Passage |
══════════════════════════════
Wireless sensor networks and irrigation lines in a field

Wireless sensor networks collect detailed data on plants in areas of the field that behave differently.

Studies show there is a potential for water savings of over 50% with sensor-based irrigation scheduling methods. Informed irrigation decisions require real-time data from networks of soil and weather sensors at desired resolution and a reasonable cost. Wireless sensor networks can collect data on plants in a lot of detail in areas of the field that behave differently. The need for wireless sensors and actuators has led to the development of IoT (Internet of Things) solutions referred to as Low-Power Wide-Area Networking or LPWAN. IoT simply means wireless communication and connecting to some data management system for further analysis. LPWAN technologies are intended to connect low-cost, low-power sensors to cloud-based services. Today, there are a wide range of wireless and IoT connectivity solutions available raising the question of which LPWAN technology best suits the application?

IoT Irrigation Management Scenarios

The following are scenarios for implementing IoT:

  1. buying a sensor that is going to connect to a wireless network that you own (i.e., customer supplied like Wi-Fi, Bluetooth),
  2. buying the infrastructure or at least pieces of it to install onsite (i.e., vendor managed LPWAN such as LoRaWAN, Symphony Link), and
  3. relying on the infrastructure from a network operator LPWAN (e.g., LTE Cat-M1, NB-IOT, Sigfox, Ingenu, LoRWAN).

This is how cellular network operators or cellular IoT works. LPWAN technology fits well into agricultural settings where sensors need to send small data over a wide area while relying on batteries for many years. This distinguishes LPWAN from Bluetooth, ZigBee, or traditional cellular networks with limited range and higher power requirements. However, like any emerging technology, certain limitations still exist with LPWAN.

Apple orchard

Individual weather and soil moisture sensor subscription fees in cellular IoT may add up and make it very expensive where many sensors are needed.
══════════════════════════════
Action item A | Transcribe the irrigation sensor network passage word for word from "Apple orchard" to "sensors are needed.".
Action item B | Extend the passage on IoT irrigation management, picking up after its final sentence.
The entries that follow were taken from a different source than the passage on wireless sensor networks for irrigation.
══════════════════════════════
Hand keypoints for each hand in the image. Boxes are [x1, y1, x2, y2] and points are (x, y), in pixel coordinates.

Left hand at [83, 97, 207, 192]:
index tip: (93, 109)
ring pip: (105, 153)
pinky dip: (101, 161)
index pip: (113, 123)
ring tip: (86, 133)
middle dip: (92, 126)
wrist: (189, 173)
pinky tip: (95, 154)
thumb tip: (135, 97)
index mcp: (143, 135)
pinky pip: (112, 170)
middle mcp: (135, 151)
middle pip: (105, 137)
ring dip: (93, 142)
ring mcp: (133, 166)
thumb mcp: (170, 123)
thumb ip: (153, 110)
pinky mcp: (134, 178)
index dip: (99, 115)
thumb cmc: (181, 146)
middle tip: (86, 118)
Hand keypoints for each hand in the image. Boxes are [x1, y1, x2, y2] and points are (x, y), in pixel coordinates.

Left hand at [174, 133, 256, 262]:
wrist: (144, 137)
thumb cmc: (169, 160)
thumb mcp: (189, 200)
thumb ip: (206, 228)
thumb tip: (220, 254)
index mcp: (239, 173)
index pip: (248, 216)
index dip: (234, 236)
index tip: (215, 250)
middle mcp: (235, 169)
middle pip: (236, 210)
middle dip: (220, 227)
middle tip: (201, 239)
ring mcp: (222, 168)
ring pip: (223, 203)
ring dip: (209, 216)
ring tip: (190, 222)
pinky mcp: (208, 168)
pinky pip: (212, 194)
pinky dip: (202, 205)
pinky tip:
══════════════════════════════
Task result A |
Apple orchard

Individual weather and soil moisture sensor subscription fees in cellular IoT may add up and make it very expensive where many sensors are needed.

Task result B |
IoT Strengths and Limitations

The average data rate in cellular IoT can be 20 times faster than LoRa or Symphony Link, making it ideal for applications that require higher data rates. LTE Cat-M1 (aka LTE-M), for example, is like a Ferrari in terms of speed compared to other IoT technologies. At the same time, sensor data usage is the most important driver of the cost in using cellular IoT. Individual sensor subscription fee in cellular IoT may add up and make it very expensive where many sensors are needed. This means using existing wireless technologies like traditional cellular or ZigBee to complement LPWAN. One-to-many architecture is a common approach with respect to wireless communication and can help save the most money. Existing wireless technologies like Bluetooth LE, WiFi or ZigBee can be exploited to collect in-field data. In this case, data could be transmitted in-and-out of the field through existing communication infrastructure like a traditional cellular network (e.g., 3G, 4G) or LAN. Alternatively, private or public LPWAN solutions such as LoRaWAN gateways or cellular IoT can be used to push data to the cloud. Combination of Bluetooth, radio or WiFi with cellular IoT means you will have fewer bills to pay. It is anticipated that, with more integrations, the IoT market will mature, and costs will drop further.

Many of LPWAN technologies currently have a very limited network coverage in the U.S. LTE Cat-M1 by far has the largest coverage. Ingenu, which is a legacy technology, Sigfox and NB-IOT have very limited U.S. coverage. Some private companies are currently using subscription-free, crowd-funded LoRaWAN networks to provide service to U.S. growers: however, with a very limited network footprint. Currently, cellular IoT does not perform well in rural areas without strong cellular data coverage.

In two weeks: Dr. Osroosh continues to discuss IoT strengths and limitations in part 2.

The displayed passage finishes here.